Scott nodded. “I’d like another espresso.”

“And more cheesecake?” Deirdre asked in amusement, looking at his two empty cake plates. Chyna couldn’t stifle a snicker.

“No, I think I’ve had enough, Deirdre. It was delicious.” He looked at Chyna. “Another cappuccino or biscotti?”

“Another cappuccino,” Chyna said.

After Deirdre left, Scott looked at the white silk rose on the table for moment, then raised his dark eyes to Chyna. “I’ve poured out my heart to you for the last twenty minutes. Why don’t you tell me why you looked like you were going to faint outside the mortuary?”

Chyna immediately stiffened. “I don’t like mortuaries.”

“Here we go again. You’re trying to evade my questions, but you’re not getting off that easily, Chyna.” He leaned across the table and spoke softly. “There was definitely something wrong when I came up to you, and as disagreeable as arranging your mother’s funeral must have been, I don’t think it would have left you looking near death yourself.”

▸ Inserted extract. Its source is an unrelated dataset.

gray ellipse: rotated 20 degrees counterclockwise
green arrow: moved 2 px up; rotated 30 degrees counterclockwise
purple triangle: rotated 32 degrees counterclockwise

“I was just tired, nervous..” Deirdre brought the cappuccino and left with a whiff of vanilla-scented cologne— the same scent Zoey had worn twelve years ago. Chyna felt the color drain from her face.

Scott reached out and took her hand with a firm grip. “You’re like ice and it’s not cold in here.” He frowned. “Chyna, what’s wrong?”

“I… I don’t know.” Let go of my hand, she thought. Let me go home and be alone. I don’t want to talk about my feelings. “I’m just sad and I feel like I don’t know what I’m doing. …”

“You’re not the helpless type,” Scott said sternly. “And no, I’m not turning loose of your hand so you can run away.” She looked at him in surprise. “I didn’t read your mind. You’re trying to pull your hand out of mine and you’re looking desperately at the door.”

“Oh. The master detective.”

“Just observant.” He seemed to scrutinize her face, his hand still firmly holding hers. “I can’t let you leave and drive home when you’re so obviously upset. Come on, Chyna; humor me. I’ve just been through a terrible experience, remember? Humor me and tell me what’s wrong.”

Chyna glanced down at his hand holding hers, a hand much larger than her own, with a light dusting of black hair on the back, and two Band-Aids. The stitches have been removed, she thought absently, but the wounds still need protection.

“Chyna?”

When she was thirteen, Chyna had vowed she would never discuss her ESP with anyone except Zoey, a vow she’d

kept. She realized she still harbored her old attraction to Scott, but that didn’t explain why she now had the urge to tell him the thing about herself she’d kept secret for years. Abruptly Chyna made up her mind. She felt as if she
needed
to open that secret part of herself, to tell her secret, and she wanted the recipient of that secret to be Scott.

“All right.” Still looking down, she began to talk. “Scott, have you ever thought you heard voices?”

She lifted her gaze. His face had become expressionless and she thought she saw wariness creeping into his eyes. “You mean those voices that say, ’This isn’t a good idea,’ or, ’Maybe I should check this lock, just to be sure’? That kind of voice?”

“Well, yes,” Chyna said carefully, not wanting to immediately lose Scott’s attention by describing the kind of voices she
did
mean. “I guess you’d call them thoughts, only loud thoughts.”